I (John Grisafi) discussed “A More Credible Deterrent,” detailing the advancements North Korea has made in the past year on its nuclear and ballistic missile programs. I explained how North Korea, over the past year (and more) has made meaningful advancements in the area of nuclear weapon and ballistic missile development. The country has tested previously untested missiles, potentially furthering its military reach and extending the coverage of its deterrent. Additionally, North Korea has developed more diverse weapon systems, making it more difficult for adversaries to counter or preempt the North’s nuclear forces, even making progress on developing a second-strike capability, which could someday allow North Korean nuclear forces to survive even a seemingly comprehensive preemptive strike against the country. Taken together with the North’s claims of  testing a “standardized warhead” this year, North Korea is making clear progress toward a more capable and credible deterrent force.

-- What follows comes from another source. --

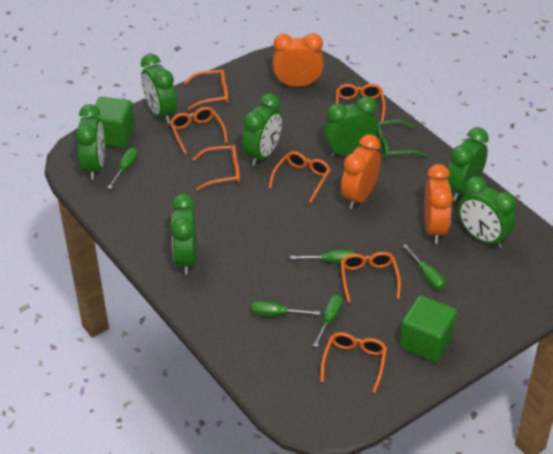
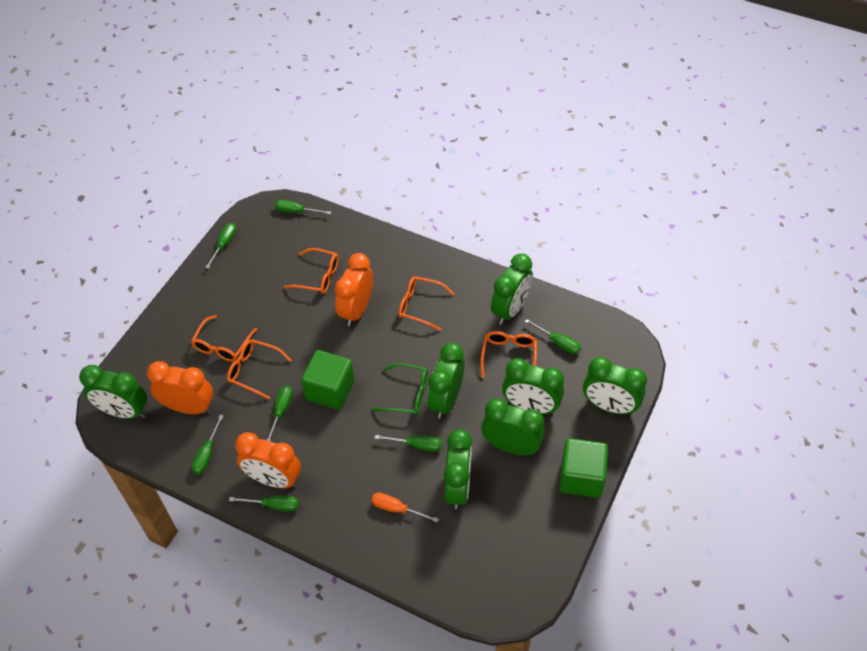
green screwdriver: 5 -> 7
orange glasses: 7 -> 5
orange screwdriver: 0 -> 1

Finally, Ben Katzeff-Silberstein presented on “Why North Korea Is Not as Poor as You (might) Think,” explaining the current economic situation in North Korea and the minimal effectiveness of sanctions. According to Katzeff-Silberstein, the North Korean economy has been far less impacted by international sanctions than anticipated. The amount of trade with China through the Dandong-Sinuiji border crossing (where the greatest volume of Chinese-North Korean trade passes) remains almost unchanged since before sanctions were applied following the January 2016 nuclear test.

The general consensus of the panel can be understood to be that North Korea is more resilient and resourceful than expected. North Korea has not collapsed as many have been predicting for years. Conversely, North Korea is making progress on nuclear weapons and ballistic missiles faster than anticipated. Defying expectations is the norm for North Korea.